EPOXI Mission Status Report Michael A'Hearn October 20, 2011
The spacecraft went through a cool-down period at the end of September to optimize the capabilities of the near-IR spectrometer and to carry out a Trajectory Correction Maneuver (TCM). This maneuver changed our target point based on our improved knowledge of the position of the comet relative to the spacecraft.

We think that the new target point will be within 100-200 km of the desired flyby point (which is 700 km from the nucleus). We expect our next and final TCM to be on October 27. We have a contingency plan for a TCM on November 2 in case the previous TCM does not perform as expected.

We have been receiving Hartley 2 data from a variety of other spacecraft and collaborators. The WISE mission released data acquired in May. Those data will be useful in understanding the onset of activity by the comet as it approaches the sun in its orbit.

Weaver et al. released
Hubble Space Telescope images acquired on September 25. The HST images are particularly valuable because they allowed us to confirm that the cometary nucleus is separable from the coma.
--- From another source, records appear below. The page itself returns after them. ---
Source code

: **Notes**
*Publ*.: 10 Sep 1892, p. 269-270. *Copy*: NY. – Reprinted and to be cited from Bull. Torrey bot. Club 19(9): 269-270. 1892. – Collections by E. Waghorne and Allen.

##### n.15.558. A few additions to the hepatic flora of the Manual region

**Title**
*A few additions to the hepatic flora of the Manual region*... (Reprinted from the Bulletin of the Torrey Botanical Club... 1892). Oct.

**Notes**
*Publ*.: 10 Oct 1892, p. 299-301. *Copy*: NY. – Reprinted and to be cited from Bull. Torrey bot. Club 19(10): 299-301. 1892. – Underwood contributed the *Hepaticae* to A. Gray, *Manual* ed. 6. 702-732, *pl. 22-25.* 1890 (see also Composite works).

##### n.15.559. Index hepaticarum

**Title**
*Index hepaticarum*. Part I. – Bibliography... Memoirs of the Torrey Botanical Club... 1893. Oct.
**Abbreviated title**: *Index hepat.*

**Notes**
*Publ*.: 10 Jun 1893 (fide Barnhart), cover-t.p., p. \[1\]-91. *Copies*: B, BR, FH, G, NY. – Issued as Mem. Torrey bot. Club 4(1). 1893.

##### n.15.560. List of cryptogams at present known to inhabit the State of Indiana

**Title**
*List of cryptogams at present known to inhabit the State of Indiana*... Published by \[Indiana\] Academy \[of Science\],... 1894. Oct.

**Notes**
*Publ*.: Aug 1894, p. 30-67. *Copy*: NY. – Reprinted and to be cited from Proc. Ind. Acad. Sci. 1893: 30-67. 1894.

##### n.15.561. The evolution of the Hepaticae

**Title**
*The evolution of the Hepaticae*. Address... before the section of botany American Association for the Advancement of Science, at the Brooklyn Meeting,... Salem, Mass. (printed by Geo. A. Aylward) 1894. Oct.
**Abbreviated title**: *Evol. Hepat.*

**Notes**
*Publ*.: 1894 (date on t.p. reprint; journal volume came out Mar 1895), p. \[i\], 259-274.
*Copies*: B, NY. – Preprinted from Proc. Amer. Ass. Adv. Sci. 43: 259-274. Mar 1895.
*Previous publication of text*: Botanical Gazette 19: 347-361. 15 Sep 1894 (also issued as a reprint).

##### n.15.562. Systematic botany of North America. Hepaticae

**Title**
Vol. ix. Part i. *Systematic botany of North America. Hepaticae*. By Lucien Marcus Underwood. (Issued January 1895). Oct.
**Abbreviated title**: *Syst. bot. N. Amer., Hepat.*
Eventually, we will be able to separate the nucleus from the coma within our own data. For now, HST has a huge advantage over our own cameras in this respect due to the much larger aperture of HST coupled with the fact that Earth and HST were much closer to the comet than was our spacecraft. These data are consistent with earlier determinations of the size of the nucleus.

We have also been receiving widespread reports of jets in the coma of the comet. The first such report was from Matthew Knight and colleagues at Lowell Observatory who found jets in the gas (the unstable radical CN) but not in the dust during an August observing run . Since then, we have had more recent reports of jets from both professional and amateur observers.

Since the Deep Impact spacecraft has its cameras dedicated to monitoring Hartley 2 during this phase of the mission, we now have an advantage over other observatories and telescopes because we have nearly continuous coverage (16 out of every 24 hours).

We too see fluctuations and jet-like structures in our data that are presumed to be due to variations in the release of dust and gas as the nucleus rotates. More excitingly, we have discovered a new cometary phenomenon!

In September, outgassing from CN, as detected by the MRI, increased slowly by a factor of 5 and then slowly decreased while the dust showed no dramatic change. This activity took place over the course of 16 days.

We are unaware of any other instances of this type of activity in any other comets and it is very different from the dust outbursts observed with the same instrument at Tempel 1.